Build panel in SQL; run causal regression
Company: Airbnb
Role: Data Scientist
Category: Data Manipulation (SQL/Python)
Difficulty: Medium
Interview Round: Technical Screen
Assume today is 2025-09-01 (UTC). Schema and small samples:
users(user_id INT, country STRING, signup_date DATE, platform STRING)
Sample:
user_id | country | signup_date | platform
1 | US | 2025-08-25 | ios
2 | US | 2025-08-20 | android
3 | CA | 2025-07-10 | web
4 | US | 2025-08-31 | ios
5 | GB | 2025-06-15 | android
exposures(user_id INT, ts TIMESTAMP, treatment INT)
Sample:
user_id | ts | treatment
1 | 2025-08-30T10:00:00Z | 1
1 | 2025-09-01T09:00:00Z | 1
2 | 2025-08-29T12:00:00Z | 0
3 | 2025-08-28T08:00:00Z | 1
5 | 2025-08-26T14:00:00Z | 0
orders(order_id INT, user_id INT, ts TIMESTAMP, amount DECIMAL(10,2))
Sample:
order_id | user_id | ts | amount
10 | 1 | 2025-08-30T11:00:00Z | 25.00
11 | 2 | 2025-08-29T13:00:00Z | 9.99
12 | 3 | 2025-08-31T09:00:00Z | 12.00
13 | 1 | 2025-09-01T10:15:00Z | 5.00
14 | 4 | 2025-09-01T16:00:00Z | 20.00
geo_rollout(country STRING, launch_ts TIMESTAMP)
Sample:
country | launch_ts
US | 2025-08-29T00:00:00Z
CA | 2025-08-27T00:00:00Z
GB | 2025-08-31T00:00:00Z
Tasks:
SQL A: Build a user-day panel for dates d in [2025-08-25, 2025-09-01]. For each user_id and date d, output: date, user_id, country, treated (1 if EXISTS exposure with ts <= d 23:59:59Z and treatment=1), post (1 if date(d) >= date(launch_ts for user’s country)), revenue_d (sum of order amounts with ts on d), active_d (1 if revenue_d > 0 OR EXISTS exposure on d), and signup_age_days. Ensure no duplicate user-days and fill missing user-days with zeros where appropriate.

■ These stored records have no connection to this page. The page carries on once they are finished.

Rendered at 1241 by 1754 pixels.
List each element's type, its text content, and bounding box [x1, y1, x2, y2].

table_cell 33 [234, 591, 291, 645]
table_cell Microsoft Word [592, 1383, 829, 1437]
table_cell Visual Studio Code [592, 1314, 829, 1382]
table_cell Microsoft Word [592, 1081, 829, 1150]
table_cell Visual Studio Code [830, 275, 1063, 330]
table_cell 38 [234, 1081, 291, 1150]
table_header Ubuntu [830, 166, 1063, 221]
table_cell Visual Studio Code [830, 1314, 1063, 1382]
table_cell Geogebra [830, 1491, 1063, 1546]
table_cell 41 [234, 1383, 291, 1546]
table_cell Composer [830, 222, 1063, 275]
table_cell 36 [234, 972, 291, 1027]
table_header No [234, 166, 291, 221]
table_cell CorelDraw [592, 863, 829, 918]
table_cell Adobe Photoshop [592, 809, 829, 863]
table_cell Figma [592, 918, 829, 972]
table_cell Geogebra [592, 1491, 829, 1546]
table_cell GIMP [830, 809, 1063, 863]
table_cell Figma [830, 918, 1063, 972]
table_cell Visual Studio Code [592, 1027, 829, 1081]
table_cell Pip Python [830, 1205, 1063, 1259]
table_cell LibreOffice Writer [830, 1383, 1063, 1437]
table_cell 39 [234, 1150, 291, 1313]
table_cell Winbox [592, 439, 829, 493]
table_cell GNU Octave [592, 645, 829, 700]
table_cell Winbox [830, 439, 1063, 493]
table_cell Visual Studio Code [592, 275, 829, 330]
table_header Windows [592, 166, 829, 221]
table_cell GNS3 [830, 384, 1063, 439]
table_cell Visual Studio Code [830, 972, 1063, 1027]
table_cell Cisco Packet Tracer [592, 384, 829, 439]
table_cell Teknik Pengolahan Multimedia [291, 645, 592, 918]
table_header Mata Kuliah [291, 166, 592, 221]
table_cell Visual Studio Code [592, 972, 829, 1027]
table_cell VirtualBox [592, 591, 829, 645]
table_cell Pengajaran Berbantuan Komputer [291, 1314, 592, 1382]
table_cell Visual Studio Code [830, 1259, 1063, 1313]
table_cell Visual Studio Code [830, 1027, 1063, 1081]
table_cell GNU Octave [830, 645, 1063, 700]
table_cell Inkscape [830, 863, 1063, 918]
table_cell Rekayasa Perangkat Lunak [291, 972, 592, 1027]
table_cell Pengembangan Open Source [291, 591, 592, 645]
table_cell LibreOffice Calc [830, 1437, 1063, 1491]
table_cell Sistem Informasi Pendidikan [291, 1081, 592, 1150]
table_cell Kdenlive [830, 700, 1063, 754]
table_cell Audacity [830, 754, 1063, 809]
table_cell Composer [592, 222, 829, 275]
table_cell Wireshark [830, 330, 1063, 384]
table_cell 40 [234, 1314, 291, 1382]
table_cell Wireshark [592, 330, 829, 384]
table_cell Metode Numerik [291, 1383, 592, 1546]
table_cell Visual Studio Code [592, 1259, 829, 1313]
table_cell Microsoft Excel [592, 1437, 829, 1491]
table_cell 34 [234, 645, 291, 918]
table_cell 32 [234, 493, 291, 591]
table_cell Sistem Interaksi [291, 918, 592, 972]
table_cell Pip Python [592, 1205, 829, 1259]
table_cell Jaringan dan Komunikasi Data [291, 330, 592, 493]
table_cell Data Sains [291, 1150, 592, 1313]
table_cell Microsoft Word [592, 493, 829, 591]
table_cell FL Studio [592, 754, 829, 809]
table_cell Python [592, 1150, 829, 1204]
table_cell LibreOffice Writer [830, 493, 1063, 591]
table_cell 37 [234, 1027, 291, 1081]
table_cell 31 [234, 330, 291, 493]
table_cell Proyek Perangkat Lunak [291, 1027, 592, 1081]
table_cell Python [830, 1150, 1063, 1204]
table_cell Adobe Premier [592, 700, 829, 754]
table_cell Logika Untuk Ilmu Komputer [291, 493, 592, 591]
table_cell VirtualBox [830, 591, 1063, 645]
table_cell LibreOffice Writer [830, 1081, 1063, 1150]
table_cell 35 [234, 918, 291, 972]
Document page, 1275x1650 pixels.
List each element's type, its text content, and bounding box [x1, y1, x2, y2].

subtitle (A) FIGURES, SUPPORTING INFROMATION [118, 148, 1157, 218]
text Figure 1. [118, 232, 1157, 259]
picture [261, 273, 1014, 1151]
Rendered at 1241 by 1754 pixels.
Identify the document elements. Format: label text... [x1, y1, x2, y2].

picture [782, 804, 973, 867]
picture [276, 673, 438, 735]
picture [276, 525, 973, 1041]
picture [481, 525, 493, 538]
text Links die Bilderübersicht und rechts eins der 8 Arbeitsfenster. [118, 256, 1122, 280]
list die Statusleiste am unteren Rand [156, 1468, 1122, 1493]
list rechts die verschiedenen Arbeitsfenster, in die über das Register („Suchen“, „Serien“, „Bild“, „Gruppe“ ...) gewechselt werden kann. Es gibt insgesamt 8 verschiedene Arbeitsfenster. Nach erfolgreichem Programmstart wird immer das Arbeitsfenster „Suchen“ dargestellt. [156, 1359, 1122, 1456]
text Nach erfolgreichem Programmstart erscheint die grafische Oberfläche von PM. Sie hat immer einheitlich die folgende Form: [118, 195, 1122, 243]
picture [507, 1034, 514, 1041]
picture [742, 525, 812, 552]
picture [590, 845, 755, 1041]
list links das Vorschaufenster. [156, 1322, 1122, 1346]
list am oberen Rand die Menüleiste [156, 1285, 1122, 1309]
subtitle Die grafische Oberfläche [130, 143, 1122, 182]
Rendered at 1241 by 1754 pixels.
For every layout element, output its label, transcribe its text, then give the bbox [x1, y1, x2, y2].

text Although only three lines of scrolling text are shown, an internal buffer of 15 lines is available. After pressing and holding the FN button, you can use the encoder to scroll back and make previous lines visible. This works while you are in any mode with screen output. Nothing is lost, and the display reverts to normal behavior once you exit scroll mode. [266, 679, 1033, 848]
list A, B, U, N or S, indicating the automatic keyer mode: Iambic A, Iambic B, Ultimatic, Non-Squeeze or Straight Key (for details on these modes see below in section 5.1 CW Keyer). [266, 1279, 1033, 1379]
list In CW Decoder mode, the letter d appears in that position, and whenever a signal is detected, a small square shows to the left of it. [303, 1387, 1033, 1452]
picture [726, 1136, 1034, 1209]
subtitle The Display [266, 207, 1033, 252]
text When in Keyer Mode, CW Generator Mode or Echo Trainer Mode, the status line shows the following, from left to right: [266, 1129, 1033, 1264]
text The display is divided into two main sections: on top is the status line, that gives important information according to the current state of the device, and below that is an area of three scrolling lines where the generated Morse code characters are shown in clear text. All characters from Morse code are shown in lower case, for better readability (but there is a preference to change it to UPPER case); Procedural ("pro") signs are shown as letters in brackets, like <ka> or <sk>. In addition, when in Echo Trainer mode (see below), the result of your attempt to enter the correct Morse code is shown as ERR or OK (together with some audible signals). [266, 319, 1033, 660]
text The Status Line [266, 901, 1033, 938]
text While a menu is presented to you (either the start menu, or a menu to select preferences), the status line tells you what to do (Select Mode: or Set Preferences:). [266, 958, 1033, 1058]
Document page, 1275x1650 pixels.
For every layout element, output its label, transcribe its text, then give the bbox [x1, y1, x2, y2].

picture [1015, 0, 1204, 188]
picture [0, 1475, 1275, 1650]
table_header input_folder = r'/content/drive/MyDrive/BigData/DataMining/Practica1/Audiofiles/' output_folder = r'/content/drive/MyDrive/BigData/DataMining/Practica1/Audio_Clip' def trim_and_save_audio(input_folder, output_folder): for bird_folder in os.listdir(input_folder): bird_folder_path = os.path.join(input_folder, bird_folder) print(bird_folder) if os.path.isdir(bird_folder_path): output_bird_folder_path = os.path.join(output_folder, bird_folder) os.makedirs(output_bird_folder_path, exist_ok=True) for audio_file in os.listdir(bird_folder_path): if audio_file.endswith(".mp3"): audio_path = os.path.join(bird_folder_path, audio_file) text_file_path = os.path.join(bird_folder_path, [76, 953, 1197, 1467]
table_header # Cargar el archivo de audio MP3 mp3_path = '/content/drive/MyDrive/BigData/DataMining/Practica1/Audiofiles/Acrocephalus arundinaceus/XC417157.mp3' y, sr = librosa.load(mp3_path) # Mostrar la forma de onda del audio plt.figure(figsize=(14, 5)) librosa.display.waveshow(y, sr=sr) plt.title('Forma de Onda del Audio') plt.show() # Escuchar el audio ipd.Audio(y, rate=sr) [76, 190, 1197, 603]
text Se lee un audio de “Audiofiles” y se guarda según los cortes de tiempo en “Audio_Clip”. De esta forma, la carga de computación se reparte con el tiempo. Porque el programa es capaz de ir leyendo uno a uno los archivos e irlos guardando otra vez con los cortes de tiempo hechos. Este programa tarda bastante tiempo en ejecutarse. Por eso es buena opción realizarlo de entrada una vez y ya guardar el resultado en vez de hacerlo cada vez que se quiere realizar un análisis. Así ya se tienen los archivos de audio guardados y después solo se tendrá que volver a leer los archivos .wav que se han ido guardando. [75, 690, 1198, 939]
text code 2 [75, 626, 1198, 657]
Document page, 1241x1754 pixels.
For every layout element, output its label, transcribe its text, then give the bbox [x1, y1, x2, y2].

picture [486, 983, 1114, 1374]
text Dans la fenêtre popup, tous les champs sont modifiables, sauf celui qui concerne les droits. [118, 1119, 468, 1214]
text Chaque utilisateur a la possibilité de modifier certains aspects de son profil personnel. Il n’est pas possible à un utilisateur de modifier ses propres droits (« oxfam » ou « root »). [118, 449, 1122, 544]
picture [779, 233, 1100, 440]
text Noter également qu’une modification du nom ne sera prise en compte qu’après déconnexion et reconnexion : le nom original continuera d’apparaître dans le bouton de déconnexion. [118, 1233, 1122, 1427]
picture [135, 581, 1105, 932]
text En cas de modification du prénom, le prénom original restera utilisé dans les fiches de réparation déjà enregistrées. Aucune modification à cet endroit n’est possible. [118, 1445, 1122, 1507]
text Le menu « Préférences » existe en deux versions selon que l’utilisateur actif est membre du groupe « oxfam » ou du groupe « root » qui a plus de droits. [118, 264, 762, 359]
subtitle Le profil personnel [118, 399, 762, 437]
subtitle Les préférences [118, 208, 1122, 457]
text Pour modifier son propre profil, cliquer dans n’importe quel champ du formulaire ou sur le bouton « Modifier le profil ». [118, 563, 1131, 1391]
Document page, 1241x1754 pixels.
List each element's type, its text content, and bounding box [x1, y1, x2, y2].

SQL B: Using the panel, compute for US and GB the 7-day rolling revenue per active user on each day d in [2025-08-26, 2025-09-01], where active user means active_d=1 within the 7-day window. Clarify how you handle users with zero activity and avoid lookahead bias.
Python: From the panel, estimate a two-way fixed-effects DiD: revenue_d ~ post * treated + user FE + day FE, clustering SEs at the user level. (1) Interpret the interaction coefficient economically; (2) test for pre-trends using leads; (3) address late adopters/immortal time bias; (4) re-estimate with a count model (Poisson with exposure offset) and compare; (5) report a 95% CI and a practical recommendation.
Quick Answer: This question evaluates proficiency in SQL-based panel data construction, time-series aggregation and rolling-window metrics together with applied causal inference in Python, including two-way fixed-effects difference-in-differences, clustered standard errors, lead tests, and count-model re-specification; it targets Data Manipulation (SQL/Python) skills relevant for Data Scientist roles. It is commonly asked because it combines practical implementation and conceptual understanding—testing temporal joins, treatment timing, avoidance of lookahead/immortal-time biases and late-adopter issues, interpretation of interaction coefficients and confidence intervals, and the ability to reason about identification and model choice.